C (A positive PPD indicates previous exposure to TB with possibility of latent TB being activated in a HIV+ person)
Which of the following HIV+ patients is at greatest risk of developing TB? A patient with: A. A CD4+ count greater than 200 B. A cough and fever C. A positive PPD D. Recent pneumonia
A (: It can take up to 6 months for a person to test positive for HIV. Safe sex is always recommended as a prevention strategy.)
You are counseling a patient who has just tested negative for a possible HIV exposure. Which of the following statements indicates your teaching has been effective? A. "I need to get tested again in 6 months." B. "I won't need to continue using protection." C. "Because I am negative, I don't have HIV." D. "Because I tested negative, I can't infect anyone."
B (Diagnosis of HIV is known to cause depression. There are no real dietary restrictions. Universal precautions, not reverse isolation, are utilized with HIV+ patients. Weight maintenance or gain strategies should be reinforced.)
You are providing care for a patient newly diagnosed with HIV. Which nursing intervention is an essential priority in your plan of care? A. Dietary restriction for a soft diet B. Evaluating behaviors for depression C. Reverse isolation to reduce infection risk D. Teaching exercise and weight loss strategies
B (Difficulty swallowing is a symptom of esophageal candidiasis, an OI-related to a low CD4 count. Diarrhea is common in HIV+ patients. If acute and extensive it could lead to hypovolemia. Chronic diarrhea should just be monitored. Missing 1 dose is not an emergency but the patient should be encouraged to maintain regular doses. A nondetectable viral load is good.)

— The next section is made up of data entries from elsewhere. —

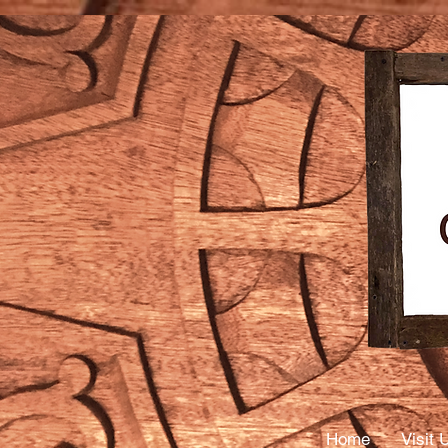
Mass
Thera
Home
Visit 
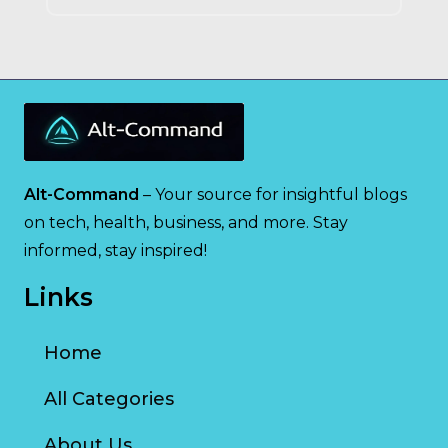
Alt-Command
– Your source for insightful blogs
on tech, health, business, and more. Stay
informed, stay inspired!
Links
Home
All Categories
About Us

A nurse in the clinic has assessed several patients. It is a priority for the nurse to suggest follow-up to which of the following patients? The patient that reports: A. Chronic intermittent diarrhea for 6 months B. Difficulty swallowing food for 3 days C. Missing one dose of ART in the past week D. Nondetectable HIV viral load 3 months ago
C (Rapid tests utilizing blood or oral fluids can be used in settings where a quick answer for the presence or absence of HIV antibodies is required, do not require a laboratory to perform the test, and the results are available in 5 to 30 minutes depending on the test used.)
A nurse is caring for a patient in the emergency department. The patient asks for an HIV test. The nurse explains that a screening test can provide quick results and determine whether more testing is necessary. That test is a: A. CD4+ count B. ELISA C. Rapid test D. Viral load
A
A nurse is screening patients for their risk of developing HIV. The nurse should consider which patient at greatest risk? A. African American man B. Asian woman C. Caucasian man D. Latino woman
B (Support groups are available in many communities. These groups are familiar with the positive and negative attitudes/concerns of HIV+ individuals in the community.)
A patient newly diagnosed with HIV asks about community support groups. What should the nurse do? A. Contact psychiatry for an evaluation for depression. B. Provide a list of groups in a neighboring community. C. Request a referral to the social work department. D. Suggest the family contact the physician.
A (Current recommendations state that providers should offer opt-out screening for patients between the ages of 15-65. Yearly testing is recommended for "at risk" individuals.)
A patient states she has recently been treated for gonorrhea. Her last HIV test was 18 months ago. When you review the orders, you notice that an HIV test has been ordered. What do you do? A. Explain that the test has been ordered and she can opt out. B. No discussion is necessary; just do the test. C. Obtain her written consent for the test. D. Provide pretest counseling before getting consent.